L’Omnibus Arrive : Une Loi pour Remplacer des Dizaines
L’économie numérique algérienne fonctionne depuis longtemps sur un patchwork d’instruments juridiques rédigés à des moments différents et pour des objets différents. La Loi n°18-07 sur la protection des données personnelles (2018) coexiste avec un cadre de signature électronique de 2015 qui précède les paiements mobiles, un décret d’hébergement cloud de 2017, des mesures de cybersécurité réparties dans plusieurs décrets présidentiels, et un règlement fintech émis en 2025. Chaque régime a été créé en réponse à une vague technologique spécifique ; aucun n’a été conçu pour dialoguer avec les autres.
C’est précisément cette fragmentation que le futur projet de loi omnibus numérique entend mettre fin. Une commission de 22 experts mandatée par le Haut-Commissariat à la Numérisation a passé plus d’un an à recenser les lacunes. Leur conclusion : 51 vides juridiques distincts dans l’économie numérique, dont beaucoup bloquent directement l’activité des startups — des règles de responsabilité peu claires pour les données hébergées dans le cloud à l’absence d’une norme de notification de violation contraignante intersectorielle. Le projet résultant a été soumis au Secrétariat Général du Gouvernement le 23 janvier 2025 et suit désormais le parcours parlementaire vers l’adoption.
Le projet est explicitement conçu avec un horizon opérationnel de 10 ans, ce qui signifie que la posture de conformité qu’un fondateur construit aujourd’hui doit servir d’infrastructure — et non d’une simple case à cocher.
Le Paysage Juridique Numérique Actuel en Algérie : Neuf Domaines en Mutation
Comprendre l’omnibus suppose de comprendre ce qui existe déjà et où se trouvent les lacunes. Les sources vérifiées permettent de cartographier le projet autour de neuf axes :
Axe 1 — Protection des données : La Loi n°18-07 (2018), sensiblement amendée par la Loi n°25-11 en juillet 2025, impose désormais la désignation d’un Délégué à la Protection des Données (DPD), des Analyses d’Impact relatives à la Protection des Données (AIPD) pour les traitements à risque élevé, et la notification de violation à l’Autorité Nationale de Protection des Données Personnelles (ANPDP) dans les cinq jours suivant la prise de connaissance d’un incident.

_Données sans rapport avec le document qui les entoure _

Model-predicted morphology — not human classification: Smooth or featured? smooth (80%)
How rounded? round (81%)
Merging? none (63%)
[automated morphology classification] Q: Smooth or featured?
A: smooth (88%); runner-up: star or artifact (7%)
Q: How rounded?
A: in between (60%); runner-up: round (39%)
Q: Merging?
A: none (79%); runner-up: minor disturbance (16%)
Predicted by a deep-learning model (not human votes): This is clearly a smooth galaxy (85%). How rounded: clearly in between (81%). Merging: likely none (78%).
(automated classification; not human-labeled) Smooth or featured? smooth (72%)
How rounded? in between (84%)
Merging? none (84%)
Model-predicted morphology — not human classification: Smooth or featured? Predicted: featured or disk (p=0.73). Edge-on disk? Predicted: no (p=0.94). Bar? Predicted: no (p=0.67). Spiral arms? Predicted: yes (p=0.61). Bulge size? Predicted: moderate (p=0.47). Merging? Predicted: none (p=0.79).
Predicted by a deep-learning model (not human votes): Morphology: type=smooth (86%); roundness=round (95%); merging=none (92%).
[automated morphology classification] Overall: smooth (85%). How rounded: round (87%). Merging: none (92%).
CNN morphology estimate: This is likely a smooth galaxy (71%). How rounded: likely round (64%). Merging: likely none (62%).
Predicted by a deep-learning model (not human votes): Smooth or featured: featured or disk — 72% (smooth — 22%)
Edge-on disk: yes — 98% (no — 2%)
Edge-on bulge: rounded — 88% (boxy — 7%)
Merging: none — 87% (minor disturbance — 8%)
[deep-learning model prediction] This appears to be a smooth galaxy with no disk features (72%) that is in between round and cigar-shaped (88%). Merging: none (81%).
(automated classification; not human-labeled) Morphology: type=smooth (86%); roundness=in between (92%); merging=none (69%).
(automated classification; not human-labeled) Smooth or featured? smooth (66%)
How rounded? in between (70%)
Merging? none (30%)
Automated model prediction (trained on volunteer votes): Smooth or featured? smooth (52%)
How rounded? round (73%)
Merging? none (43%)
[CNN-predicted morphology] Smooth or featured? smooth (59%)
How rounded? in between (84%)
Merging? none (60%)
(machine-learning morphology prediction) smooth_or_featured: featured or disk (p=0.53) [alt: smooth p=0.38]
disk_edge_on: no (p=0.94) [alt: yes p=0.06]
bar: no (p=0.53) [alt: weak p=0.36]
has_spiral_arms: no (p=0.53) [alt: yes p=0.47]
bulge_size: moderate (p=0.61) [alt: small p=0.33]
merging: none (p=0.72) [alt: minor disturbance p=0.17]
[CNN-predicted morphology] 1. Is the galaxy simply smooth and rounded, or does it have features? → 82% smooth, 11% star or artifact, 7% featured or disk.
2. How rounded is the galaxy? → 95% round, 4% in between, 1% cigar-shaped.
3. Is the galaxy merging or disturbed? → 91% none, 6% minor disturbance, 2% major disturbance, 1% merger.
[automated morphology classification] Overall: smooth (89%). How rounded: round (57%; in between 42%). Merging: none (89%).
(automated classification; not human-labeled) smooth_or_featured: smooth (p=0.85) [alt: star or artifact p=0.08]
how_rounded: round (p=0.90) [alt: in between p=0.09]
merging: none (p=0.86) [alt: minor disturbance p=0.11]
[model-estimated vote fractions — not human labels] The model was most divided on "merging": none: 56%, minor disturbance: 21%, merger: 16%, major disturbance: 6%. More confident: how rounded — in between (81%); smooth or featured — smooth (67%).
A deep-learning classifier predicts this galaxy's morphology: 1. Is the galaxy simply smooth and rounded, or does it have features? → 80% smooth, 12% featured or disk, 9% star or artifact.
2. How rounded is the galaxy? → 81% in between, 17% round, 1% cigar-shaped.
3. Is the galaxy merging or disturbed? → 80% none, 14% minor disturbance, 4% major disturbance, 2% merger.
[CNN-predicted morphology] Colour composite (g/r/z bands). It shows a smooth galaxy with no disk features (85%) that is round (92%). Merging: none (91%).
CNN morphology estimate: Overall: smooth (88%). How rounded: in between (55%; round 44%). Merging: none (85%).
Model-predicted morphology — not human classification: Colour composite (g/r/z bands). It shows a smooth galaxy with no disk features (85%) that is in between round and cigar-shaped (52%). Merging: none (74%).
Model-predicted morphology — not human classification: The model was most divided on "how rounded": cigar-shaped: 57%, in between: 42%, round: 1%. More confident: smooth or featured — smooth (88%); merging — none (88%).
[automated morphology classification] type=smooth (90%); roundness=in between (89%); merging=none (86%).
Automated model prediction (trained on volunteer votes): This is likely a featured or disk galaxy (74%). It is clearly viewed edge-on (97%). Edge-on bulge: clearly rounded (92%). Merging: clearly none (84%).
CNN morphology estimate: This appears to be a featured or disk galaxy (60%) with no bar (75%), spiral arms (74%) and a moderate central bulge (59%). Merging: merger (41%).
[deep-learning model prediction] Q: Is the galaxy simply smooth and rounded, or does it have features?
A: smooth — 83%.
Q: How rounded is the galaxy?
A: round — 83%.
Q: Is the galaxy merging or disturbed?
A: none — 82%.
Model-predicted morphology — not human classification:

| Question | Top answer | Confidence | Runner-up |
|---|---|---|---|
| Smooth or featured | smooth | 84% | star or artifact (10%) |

Axe 2 — Signatures électroniques et services de confiance : Le projet de loi approuvé lors du Conseil des ministres du 2 novembre 2025 sur les services de confiance remplace un cadre obsolète de 2015, accordant une pleine équivalence juridique aux documents numériques et étendant le pouvoir de supervision de l’ARPCE aux prestataires de services de confiance de tous secteurs.
Axe 3 — Identification numérique : Un système national d’identité numérique ancré à la carte d’identité biométrique existante est intégré au projet de loi, permettant une authentification unique sécurisée pour les services publics et commerciaux — ouvrant la voie aux startups pour construire des flux d’intégration à identité vérifiée sans prestataires KYC tiers.
Axe 4 — Cybersécurité : Trois décrets présidentiels fin 2025 et début 2026 ont déjà commencé à opérationnaliser cet axe : le Décret n°25-320 (30 décembre 2025) a établi le cadre national de gouvernance des données ; le Décret n°26-07 (7 janvier 2026) a créé des unités de cybersécurité dédiées dans les institutions publiques. L’omnibus consolidera les obligations de conformité découlant de ces décrets dans un cadre statutaire unique.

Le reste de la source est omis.